The color you perceive is a weighted average of the intensities of different wavelengths of light that hit your eye. Ultra-violet and infra-red have a weight of zero (invisible). Most colors not at the edge of visible spectrum have weights that are roughly the same order of magnitude.
Hot bodies emit various wavelengths, but the distribution of intensities is roughly a bell curve. If you sum up all these intensities, but weight them by the aforementioned weights in the previous paragraph, you would calculate what color would be perceived when looking at that object.
Barely glowing hot objects emit a ton of infra-red (with perceptual weight zero) and a bit in the visual spectrum, on the red end of it (with a non-zero weight). So we perceive a red glow.
Extremely ludicrously hot objects emit a ton of ultra-violet, X-ray and gamma rays (all with zero weight for visual perception), but also a bit on the blue end of the visible spectrum (with a non-zero weight for perception). So they look blue. Well, they would have looked blue, if the invisible bombardment of gamma rays did not immediately evaporate you.
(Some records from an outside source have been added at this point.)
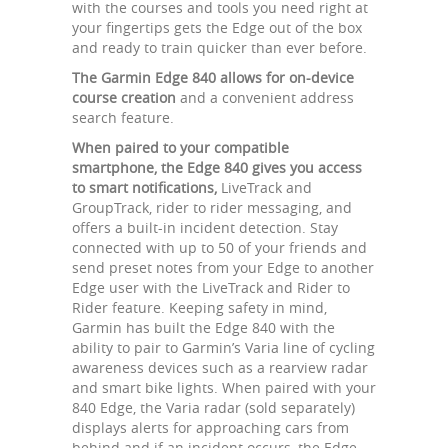
with the courses and tools you need right at
your fingertips gets the Edge out of the box
and ready to train quicker than ever before.
The Garmin Edge 840 allows for on-device
course creation
and a convenient address
search feature.
When paired to your compatible
smartphone, the Edge 840 gives you access
to smart notifications,
LiveTrack and
GroupTrack, rider to rider messaging, and
offers a built-in incident detection. Stay
connected with up to 50 of your friends and
send preset notes from your Edge to another
Edge user with the LiveTrack and Rider to
Rider feature. Keeping safety in mind,
Garmin has built the Edge 840 with the
ability to pair to Garmin’s Varia line of cycling
awareness devices such as a rearview radar
and smart bike lights. When paired with your
840 Edge, the Varia radar (sold separately)
displays alerts for approaching cars from
behind and if an incident occurs, the Edge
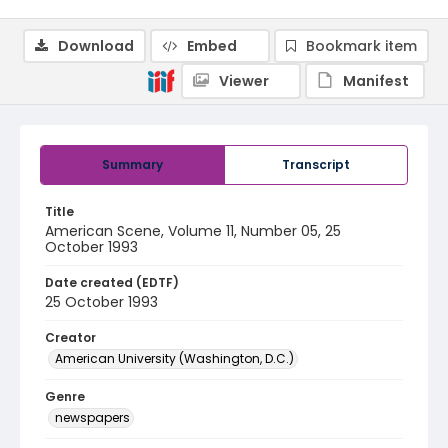
Download
Embed
Bookmark item
Viewer
Manifest
Summary
Transcript
Title
American Scene, Volume 11, Number 05, 25
October 1993
Date created (EDTF)
25 October 1993
Creator
American University (Washington, D.C.)
Genre
newspapers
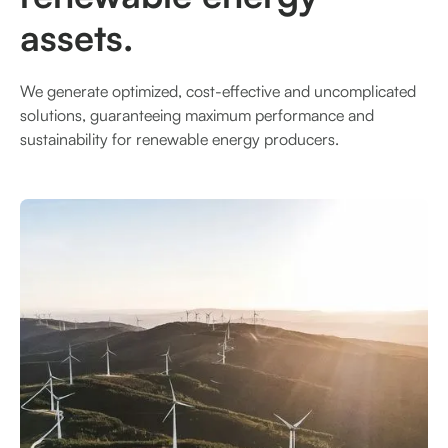
assets.
We generate optimized, cost-effective and uncomplicated
solutions, guaranteeing maximum performance and
sustainability for renewable energy producers.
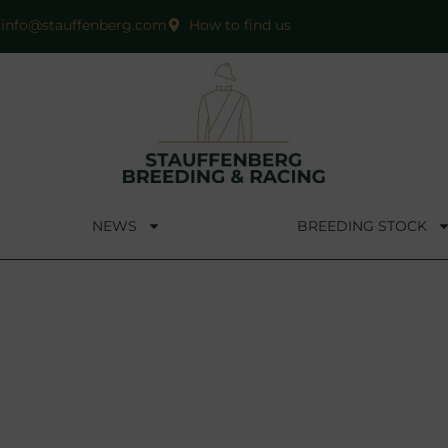
info@stauffenberg.com
How to find us
NEWS
BREEDING STOCK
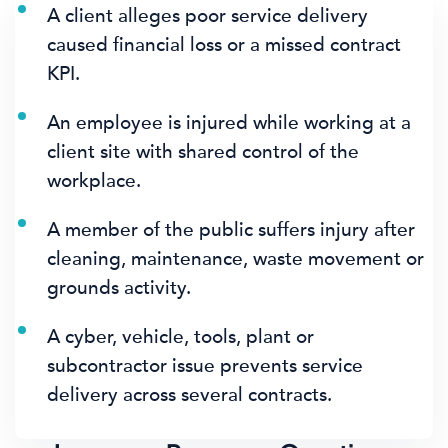
A client alleges poor service delivery
caused financial loss or a missed contract
KPI.
An employee is injured while working at a
client site with shared control of the
workplace.
A member of the public suffers injury after
cleaning, maintenance, waste movement or
grounds activity.
A cyber, vehicle, tools, plant or
subcontractor issue prevents service
delivery across several contracts.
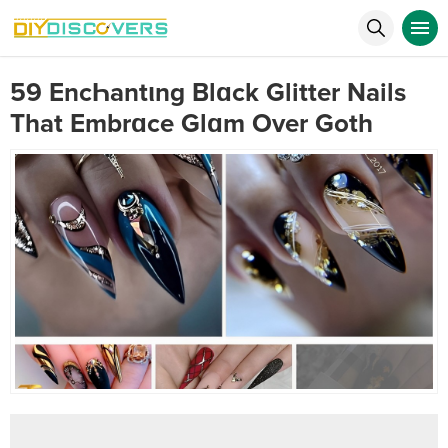
59 EncҺantιng Blɑck Glitter Nails
That Embrɑce Glɑm Over Goth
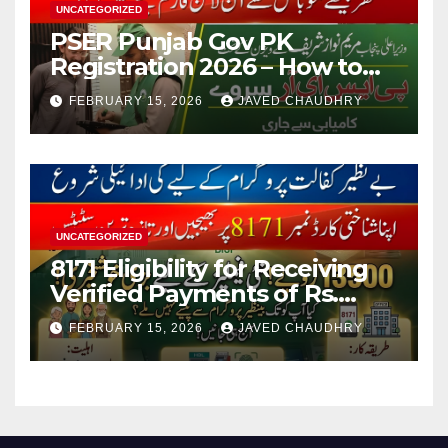
UNCATEGORIZED
PSER Punjab Gov PK
Registration 2026 – How to
Apply Online or Offline
FEBRUARY 15, 2026
JAVED CHAUDHRY
UNCATEGORIZED
8171 Eligibility for Receiving
Verified Payments of Rs.
13500 Through BISP Kafalat
FEBRUARY 15, 2026
JAVED CHAUDHRY
Program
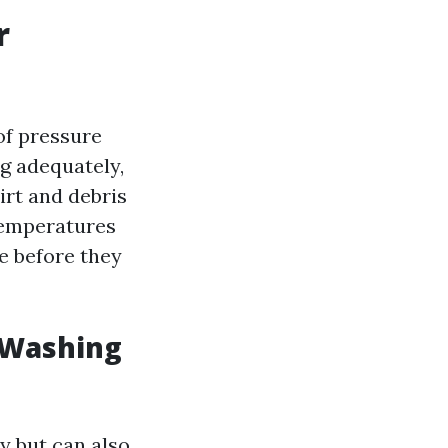
r
of pressure
g adequately,
irt and debris
 temperatures
e before they
 Washing
y but can also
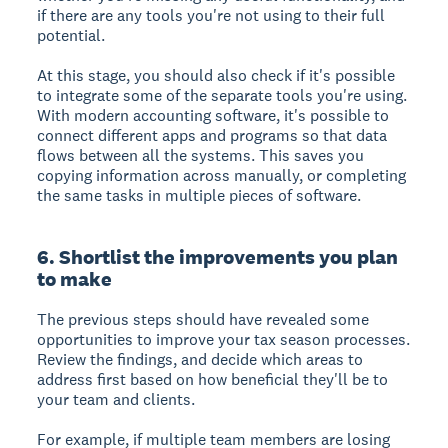
if there are any tools you're not using to their full
potential.
At this stage, you should also check if it's possible
to integrate some of the separate tools you're using.
With modern accounting software, it's possible to
connect different apps and programs so that data
flows between all the systems. This saves you
copying information across manually, or completing
the same tasks in multiple pieces of software.
6. Shortlist the improvements you plan
to make
The previous steps should have revealed some
opportunities to improve your tax season processes.
Review the findings, and decide which areas to
address first based on how beneficial they'll be to
your team and clients.
For example, if multiple team members are losing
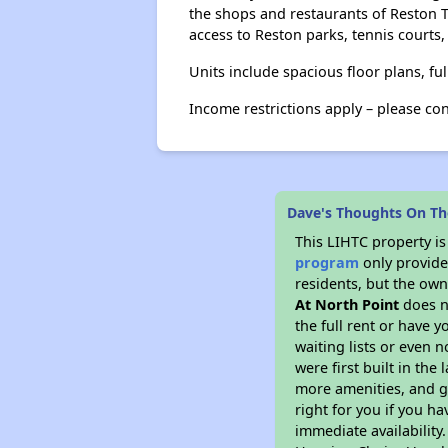
the shops and restaurants of Reston 
access to Reston parks, tennis courts,
Units include spacious floor plans, fu
Income restrictions apply – please co
Dave's Thoughts On Th
This LIHTC property i
program
only provides
residents, but the own
At North Point
does n
the full rent or have 
waiting lists or even 
were first built in the
more amenities, and g
right for you if you h
immediate availability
A hot object emits light over a wide range of frequencies.
At the low end of those frequencies, the intensity at each fequency is roughly proportional to the object's temperature multiplied by the frequency squared.
Once an object is hot enough, all of visible light is in the low end of the frequency range. Which means the ratios between all visible frequencies are based on frequency squared and nothing else.
That gives us a specific spectrum, where blue is about twice as intense as red. That spectrum has a specific color, the same color as #94B1FF.
(Note that other RGB values also represent the same color at different brightnesses. That's fine, because we're not worried about brightness in this math. Brightness scales linearly with the temperature of the object.)